Itemoids

Trauma

What to Read When You’re Frustrated With the Status Quo

The Atlantic

www.theatlantic.com › books › archive › 2023 › 10 › book-recommendations-better-world-status-quo › 675666

This story seems to be about:

Certain books have the potential to extend beyond their covers: They can affect readers so dramatically that they spur change, whether in readers’ heads or across society. Some of these titles are well-known. The popularity of Harriet Beecher Stowe’s Uncle Tom’s Cabin made it impossible for many white northerners to ignore the abolitionist cause; Betty Friedan’s The Feminine Mystique put into words women’s stultifying place in society, “the problem that has no name”; George Orwell’s Animal Farm gave the world a rich new metaphorical vocabulary for totalitarianism. Each helped readers recognize conditions they may have taken for granted or assumed were intractable, and gave them the conceptual tools for pushing back on them.

In ways large and small, the nine books on this list also do a version of this consciousness-raising. They examine different aspects of the status quo—the makeup of a country’s highest courts, everyday life under a government in turmoil, even how the art we consume is marketed to us. Then they use those distinctive elements of literature—its varied perspectives, its focus and clarity, the sense of scale it can provide—to illuminate injustice as well as what might just be in our capacity to correct.

Verso

We Want Everything, by Nanni Balestrini (translated by Matt Holden)

## Data section

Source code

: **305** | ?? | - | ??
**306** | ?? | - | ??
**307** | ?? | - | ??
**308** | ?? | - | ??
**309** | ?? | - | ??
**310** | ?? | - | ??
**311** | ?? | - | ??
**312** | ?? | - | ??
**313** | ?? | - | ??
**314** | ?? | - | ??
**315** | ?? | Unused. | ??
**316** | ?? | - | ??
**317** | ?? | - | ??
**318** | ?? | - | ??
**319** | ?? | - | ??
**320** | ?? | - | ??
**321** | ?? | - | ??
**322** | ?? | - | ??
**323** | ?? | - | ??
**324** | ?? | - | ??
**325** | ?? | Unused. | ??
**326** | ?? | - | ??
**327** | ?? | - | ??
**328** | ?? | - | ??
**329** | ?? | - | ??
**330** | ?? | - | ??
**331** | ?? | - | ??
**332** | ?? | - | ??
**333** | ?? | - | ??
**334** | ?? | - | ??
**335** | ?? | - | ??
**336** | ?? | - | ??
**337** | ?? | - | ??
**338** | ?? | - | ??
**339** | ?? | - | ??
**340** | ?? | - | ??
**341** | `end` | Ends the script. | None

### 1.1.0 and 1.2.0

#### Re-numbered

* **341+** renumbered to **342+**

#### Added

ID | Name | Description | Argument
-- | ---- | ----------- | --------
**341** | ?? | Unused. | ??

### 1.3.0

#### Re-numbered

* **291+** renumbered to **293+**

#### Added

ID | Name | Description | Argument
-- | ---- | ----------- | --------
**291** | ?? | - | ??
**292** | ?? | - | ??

## Problem requirements
Repeat the passage of the article on books that spur change word for word, from "Certain books have" up to and including "back on them.". The records are material separate from the article on books that spur change.

## Answer to this task
Certain books have the potential to extend beyond their covers: They can affect readers so dramatically that they spur change, whether in readers’ heads or across society. Some of these titles are well-known. The popularity of Harriet Beecher Stowe’s Uncle Tom’s Cabin made it impossible for many white northerners to ignore the abolitionist cause; Betty Friedan’s The Feminine Mystique put into words women’s stultifying place in society, “the problem that has no name”; George Orwell’s Animal Farm gave the world a rich new metaphorical vocabulary for totalitarianism. Each helped readers recognize conditions they may have taken for granted or assumed were intractable, and gave them the conceptual tools for pushing back on them.